» Stored items from a collection:
[Start of Attachment]

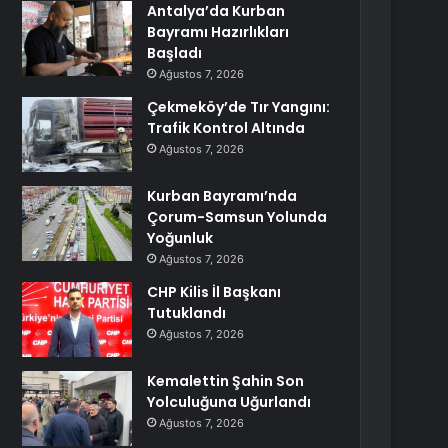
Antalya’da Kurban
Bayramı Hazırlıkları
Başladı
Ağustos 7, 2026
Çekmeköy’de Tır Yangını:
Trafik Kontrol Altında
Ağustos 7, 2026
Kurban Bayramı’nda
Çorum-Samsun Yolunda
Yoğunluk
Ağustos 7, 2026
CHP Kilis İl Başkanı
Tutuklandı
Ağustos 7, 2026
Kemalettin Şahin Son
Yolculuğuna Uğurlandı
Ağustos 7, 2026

[End of Attachment]

Put every line of text from all the items into a JSON list of strings, one string per line, skipping any blank lines. Leave the pictures out.

» WRITTEN RESPONSE:
[
  "Antalya’da Kurban",
  "Bayramı Hazırlıkları",
  "Başladı",
  "Ağustos 7, 2026",
  "Çekmeköy’de Tır Yangını:",
  "Trafik Kontrol Altında",
  "Ağustos 7, 2026",
  "Kurban Bayramı’nda",
  "Çorum-Samsun Yolunda",
  "Yoğunluk",
  "Ağustos 7, 2026",
  "CHP Kilis İl Başkanı",
  "Tutuklandı",
  "Ağustos 7, 2026",
  "Kemalettin Şahin Son",
  "Yolculuğuna Uğurlandı",
  "Ağustos 7, 2026"
]